Gypsy awakens alone in the suite, the top of her skull gripped in a crown of pain. It’s the kind of headache that doesn’t abate with food, coffee, water, a hot shower, fresh air; the kind of headache that has struck before, and never stopped her. She doesn’t allow herself to wallow in pain any more than she’d wallow in self-pity or grief.

Standing at the curb trying to hail a cab as the traffic flies past her, close enough to touch, makes her think of Carol-Ann Ellis. She seldom has, in all the years since she left New York, and it isn’t a memory she welcomes, so she heads for the IRT subway at West Seventy-Second Street.

On the median that separates Broadway and Amsterdam Avenue, the street-level station is just as she remembers it, with wrought iron pillars and windows. The system map, too, remains intact. But the turnstile slots for tokens have given way to card readers.

A man sees her pondering the ticket machine, mistakes her for a tourist, and helps her buy a MetroCard. Then he offers to show her around the city later and hands her his business card. The type is bold and large enough for her to see that he works for a hedge fund.

She turns away, pitches the card into a trash can right there in front of him, and descends the steps to the tracks. She thinks of Perry. He, too, had worked for a hedge fund, had also been clean-cut, worn custom-made suits, and carried a briefcase. But Perry drove his Mercedes to his lower Manhattan office every day. He wouldn’t have dreamed of setting a Ferragamo wing tip on the subway back then. But the Perry who’d since lived in Cuba for twenty-nine years had done many things that would have made his younger self shudder.

Gypsy marveled at the well-lit platforms, electronic signs predicting arrivals to the minute, and sleek, graffiti-free train that whisked her to Fulton Street in eighteen minutes.

The financial district is more crowded than it had been in her day, and not just with Wall Street types. Midtown offices in various industries have moved downtown over the last fifteen years, bringing hordes of commuters and endless construction. Chain stores, hotels, and restaurants now line the maze of narrow streets.

Her first stop is a drugstore, where she buys a plastic rain poncho, small folding umbrella, ibuprofen, a bottle of water, and—an afterthought, because she can’t read the label—a pair of readers. The recommended dose is two capsules. She downs four.

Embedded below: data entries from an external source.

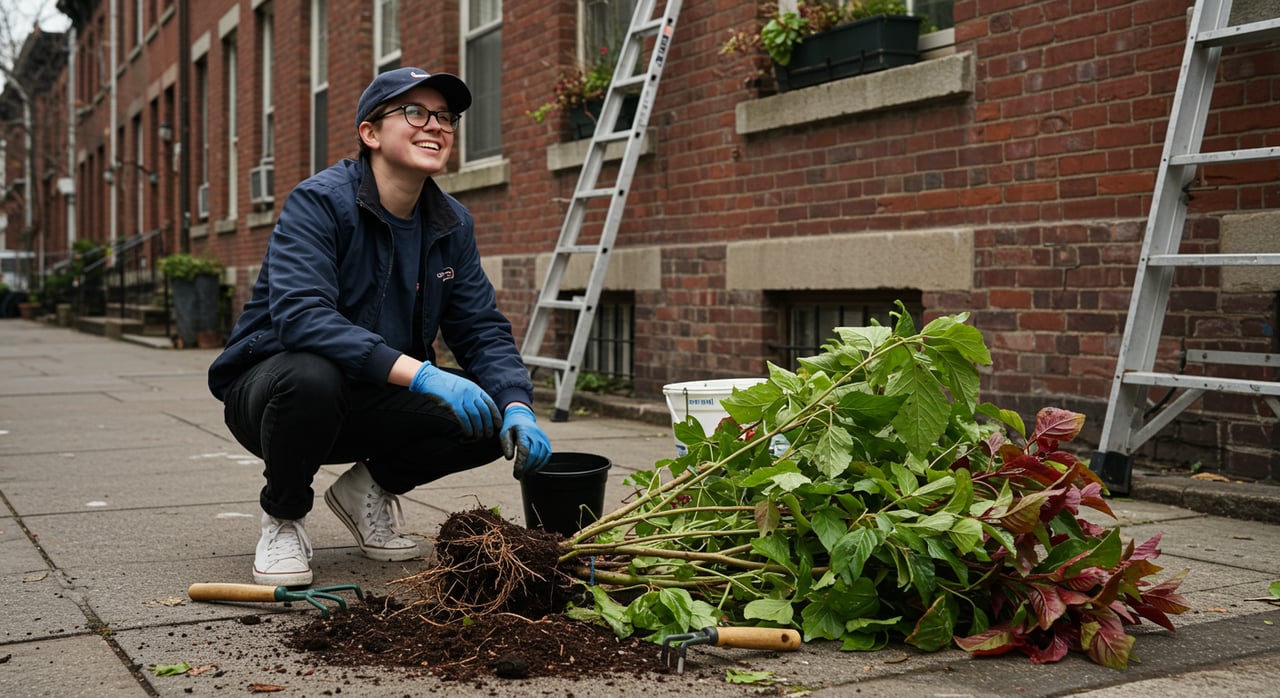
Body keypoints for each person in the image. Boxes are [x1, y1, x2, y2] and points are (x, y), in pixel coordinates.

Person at [207, 67, 552, 588]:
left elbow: (480, 327)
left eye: (445, 117)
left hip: (373, 396)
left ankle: (367, 489)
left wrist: (517, 403)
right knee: (312, 374)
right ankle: (283, 519)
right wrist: (425, 376)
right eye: (415, 112)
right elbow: (302, 317)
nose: (434, 126)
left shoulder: (451, 222)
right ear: (370, 133)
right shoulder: (320, 202)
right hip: (276, 396)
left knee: (487, 414)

Next stop: 195 Broadway, the building where Perry’s hedge fund career had unfolded. She steps into the cavernous lobby, planning to visit the floor where he’d worked. But the elevator banks now lie beyond a security desk, and the guards won’t let her through.

Back out on the street, she heads for the site where the twin towers had begun their fateful climb to the sky in 1968. She remembers thinking then that stone and steel were indestructible compared to the world that came crashing down in that tumultuous year of war and racial tension, assassinations . . . murder.